Most of the initial programming was undertaken by research student Steve Russel. It took a few months but he had managed to get the PDP-1's cathode ray tube to display two small ships - one rocket shaped, the other was more of a wedge shape - whose 2D movements could be controlled in real time, in front of a background of scattered stars. Each player flicked their switches to rotate left or right, to accelerate and to fire at their opponent. (And now these kind of games are availible on tiny mobile phones!)

Once the game was up and running Russel's friend came up with their own ideas and ways to improve the game. One called Peter samson had an idea which he called 'Expensive Planetarium' which was to replace the random stars with an accurate image of the night sky as seen from Cambridge, Massachusetts. Dan Edwards added a large star to the centre of the screen whos grvitational field would sucked players to their deaths.
A guy called Martin Graetz added the 'hyperspace' panic button whcih features in later games such as Asteroids and Defender.

Soon it became apparent that the controls on the main computer console weren.t all that good. Switches got broken easily and it was also easy to hit the wrong button. Alan Kotok and Robert Saunders, model-railway hobbyists put together a couple of wooden switch-control boxes, prototype joypads.
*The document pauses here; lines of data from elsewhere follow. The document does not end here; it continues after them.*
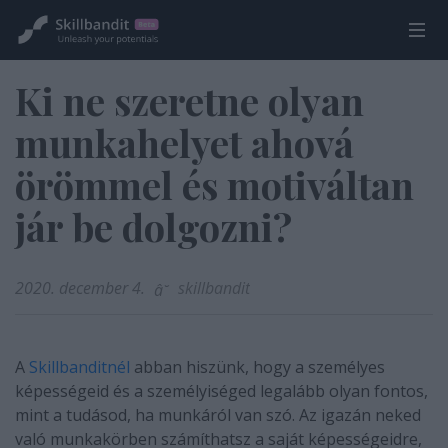
Ki ne szeretne olyan
munkahelyet ahová
örömmel és motiváltan
jár be dolgozni?
2020. december 4.
skillbandit
A
Skillbanditnél
abban hiszünk, hogy a személyes
képességeid és a személyiséged legalább olyan fontos,
mint a tudásod, ha munkáról van szó.
Az igazán neked
való munkakörben számíthatsz a saját képességeidre,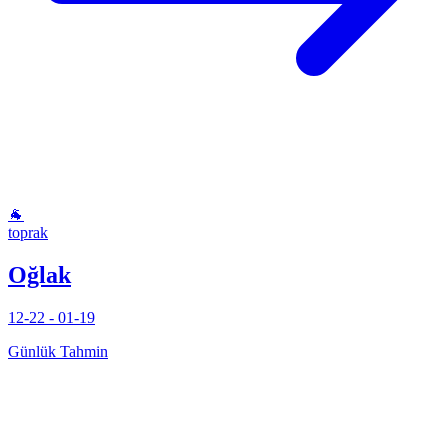
🐐
toprak
Oğlak
12-22 - 01-19
Günlük Tahmin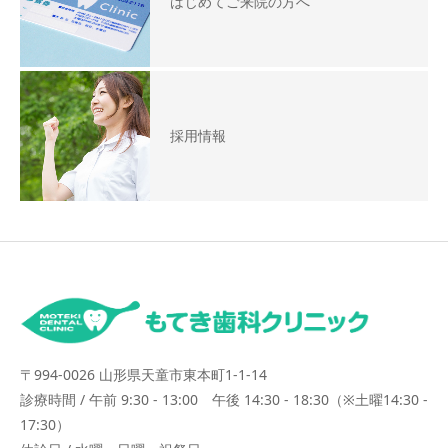
はじめてご来院の方へ
採用情報
〒994-0026 山形県天童市東本町1-1-14
診療時間 / 午前 9:30 - 13:00 午後 14:30 - 18:30（※土曜14:30 -
17:30）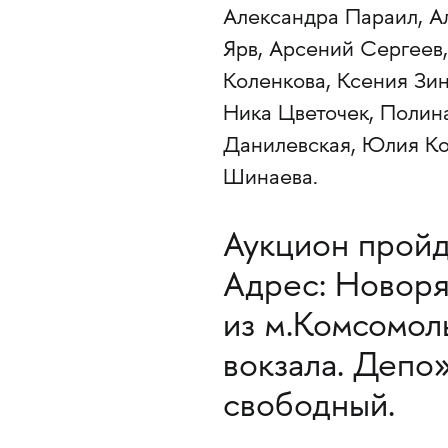
Александра Параил, А
Ярв, Арсений Сергеев,
Коленкова, Ксения Зи
Ника Цветочек, Полин
Данилевская, Юлия К
Шинаева.
Аукцион прой
Адрес: Новоряз
из м.Комсомоль
вокзала. Депо»
свободный.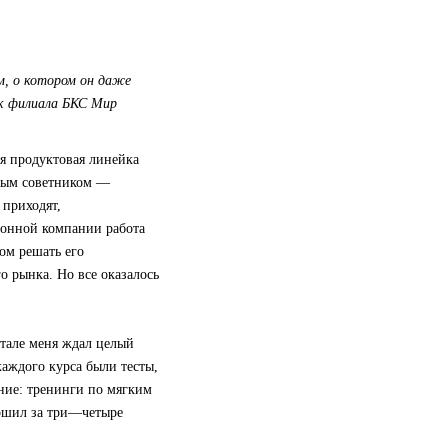
м, о котором он даже
ик филиала БКС Мир
ая продуктовая линейка
овым советником —
 приходят,
ионной компании работа
ом решать его
о рынка. Но все оказалось
ртале меня ждал целый
аждого курса были тесты,
ение: тренинги по мягким
ершил за три—четыре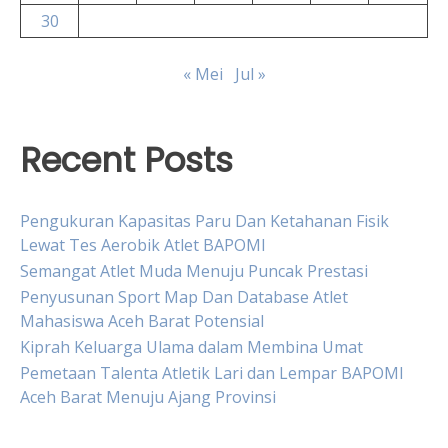
30
« Mei
Jul »
Recent Posts
Pengukuran Kapasitas Paru Dan Ketahanan Fisik
Lewat Tes Aerobik Atlet BAPOMI
Semangat Atlet Muda Menuju Puncak Prestasi
Penyusunan Sport Map Dan Database Atlet
Mahasiswa Aceh Barat Potensial
Kiprah Keluarga Ulama dalam Membina Umat
Pemetaan Talenta Atletik Lari dan Lempar BAPOMI
Aceh Barat Menuju Ajang Provinsi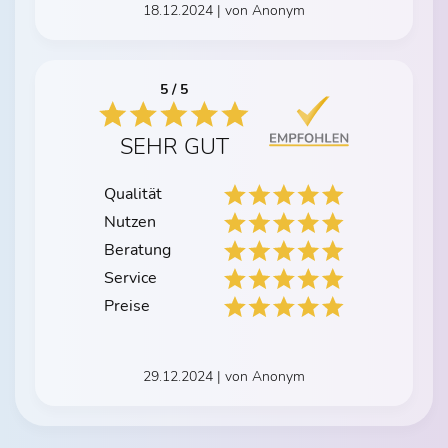
18.12.2024 | von Anonym
5 / 5
SEHR GUT
Qualität
Nutzen
Beratung
Service
Preise
29.12.2024 | von Anonym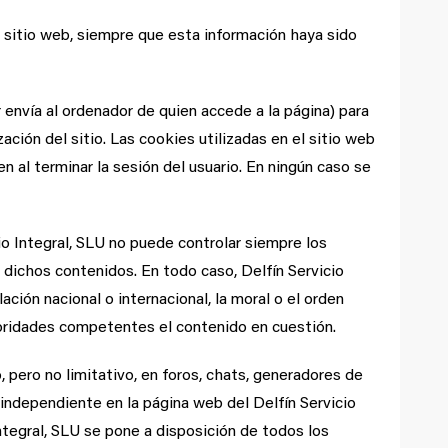
u sitio web, siempre que esta información haya sido
 envía al ordenador de quien accede a la página) para
ción del sitio. Las cookies utilizadas en el sitio web
n al terminar la sesión del usuario. En ningún caso se
io Integral, SLU no puede controlar siempre los
 dichos contenidos. En todo caso, Delfín Servicio
ación nacional o internacional, la moral o el orden
utoridades competentes el contenido en cuestión.
 pero no limitativo, en foros, chats, generadores de
independiente en la página web del Delfín Servicio
Integral, SLU se pone a disposición de todos los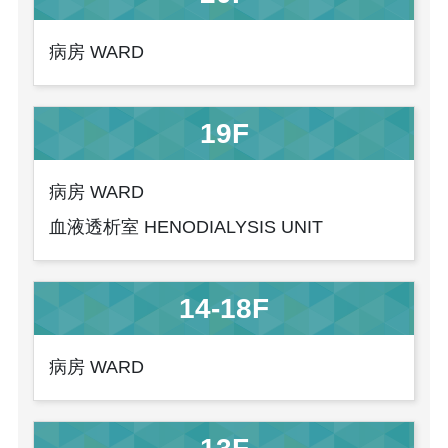
病房 WARD
19F
病房 WARD
血液透析室 HENODIALYSIS UNIT
14-18F
病房 WARD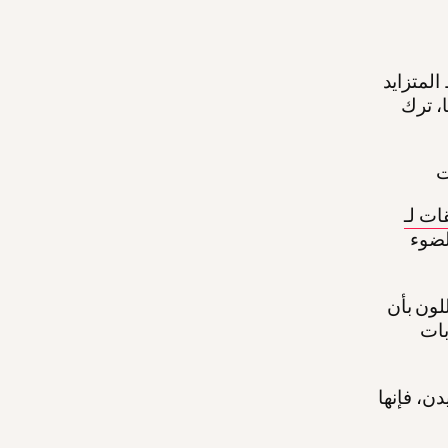
جانب الضغط المتزايد
، ترك
لضوء
لون بأن
بات
ن، فإنها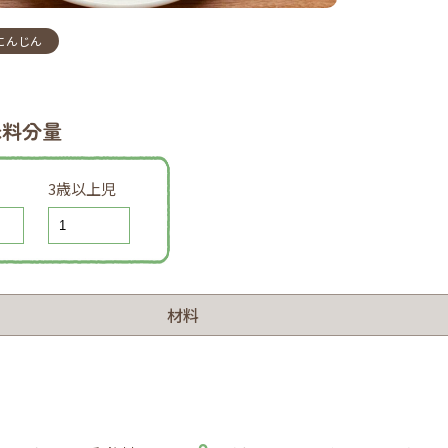
にんじん
味料分量
3歳以上児
材料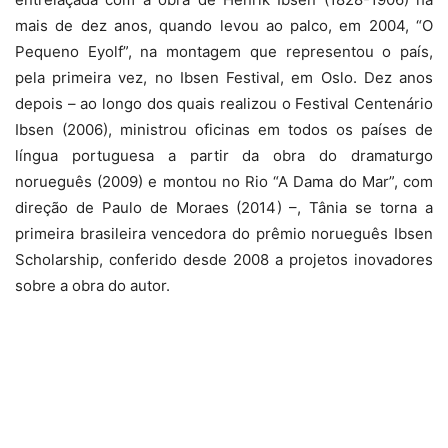
mais de dez anos, quando levou ao palco, em 2004, “O
Pequeno Eyolf”, na montagem que representou o país,
pela primeira vez, no Ibsen Festival, em Oslo. Dez anos
depois – ao longo dos quais realizou o Festival Centenário
Ibsen (2006), ministrou oficinas em todos os países de
língua portuguesa a partir da obra do dramaturgo
norueguês (2009) e montou no Rio “A Dama do Mar”, com
direção de Paulo de Moraes (2014) –, Tânia se torna a
primeira brasileira vencedora do prêmio norueguês Ibsen
Scholarship, conferido desde 2008 a projetos inovadores
sobre a obra do autor.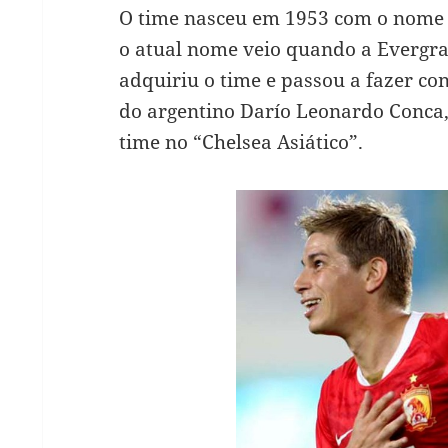
O time nasceu em 1953 com o nome
o atual nome veio quando a Evergra
adquiriu o time e passou a fazer co
do argentino Darío Leonardo Conca,
time no “Chelsea Asiático”.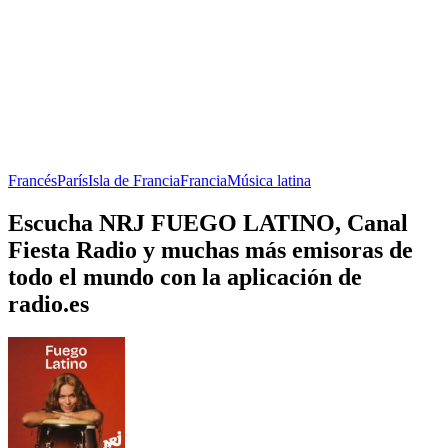
Francés
París
Isla de Francia
Francia
Música latina
Escucha NRJ FUEGO LATINO, Canal
Fiesta Radio y muchas más emisoras de
todo el mundo con la aplicación de
radio.es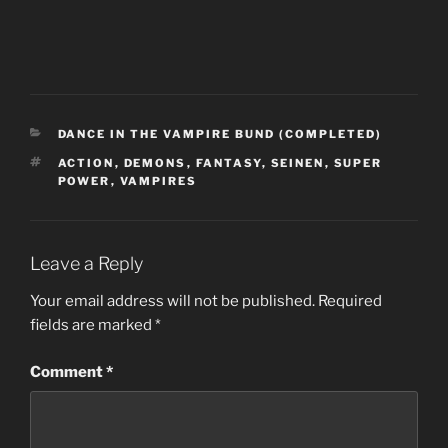
CATEGORIES
DANCE IN THE VAMPIRE BUND (COMPLETED)
TAGS
ACTION
,
DEMONS
,
FANTASY
,
SEINEN
,
SUPER
POWER
,
VAMPIRES
Leave a Reply
Your email address will not be published.
Required
fields are marked
*
Comment
*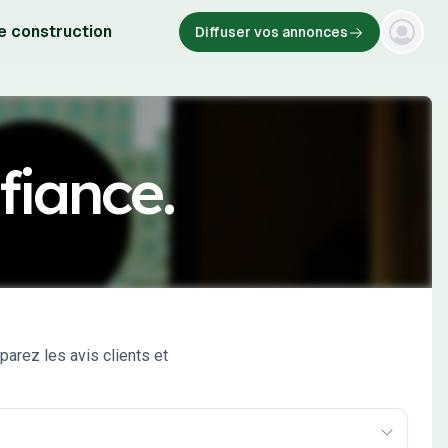
e construction
Diffuser vos annonces
fiance.
arez les avis clients et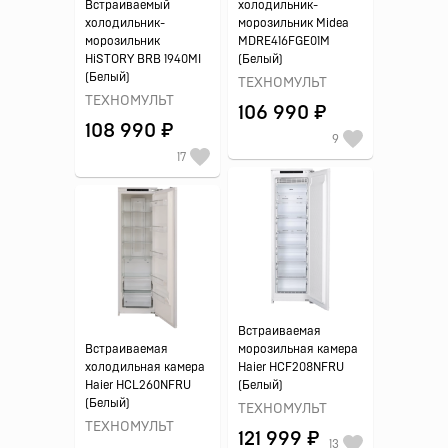
Встраиваемый
холодильник-
холодильник-
морозильник Midea
морозильник
MDRE416FGE01M
HiSTORY BRB 1940MI
(Белый)
(Белый)
ТЕХНОМУЛЬТ
ТЕХНОМУЛЬТ
106 990 ₽
108 990 ₽
9
17
Встраиваемая
Встраиваемая
морозильная камера
холодильная камера
Haier HCF208NFRU
Haier HCL260NFRU
(Белый)
(Белый)
ТЕХНОМУЛЬТ
ТЕХНОМУЛЬТ
121 999 ₽
13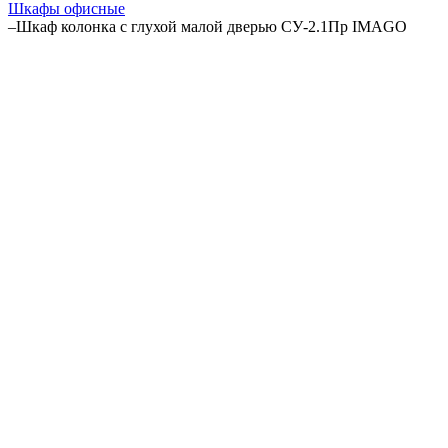
Шкафы офисные
–
Шкаф колонка с глухой малой дверью СУ-2.1Пр IMAGO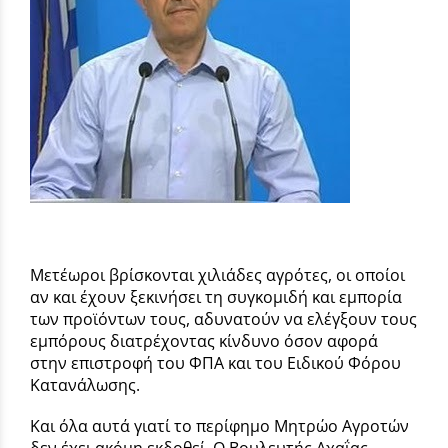
Μετέωροι βρίσκονται χιλιάδες αγρότες, οι οποίοι
αν και έχουν ξεκινήσει τη συγκομιδή και εμπορία
των προϊόντων τους, αδυνατούν να ελέγξουν τους
εμπόρους διατρέχοντας κίνδυνο όσον αφορά
στην επιστροφή του ΦΠΑ και του Ειδικού Φόρου
Κατανάλωσης.
Και όλα αυτά γιατί το περίφημο Μητρώο Αγροτών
Later on, one of the things to change was the torpedo unreliability, with the reason that real world weapons often function unpredictibly. Russel had programmed the torpedoes to behave slightly erraticly, to add more realism to the game. His friends would have none of this though. Everytime they pressed the fire button they wanted their torpedo to travel at a steady speed in an unerringly straight line. The lesson: that 'realism' should never get in the way of fun.

All this was to become the genetic template of thousends of games to come.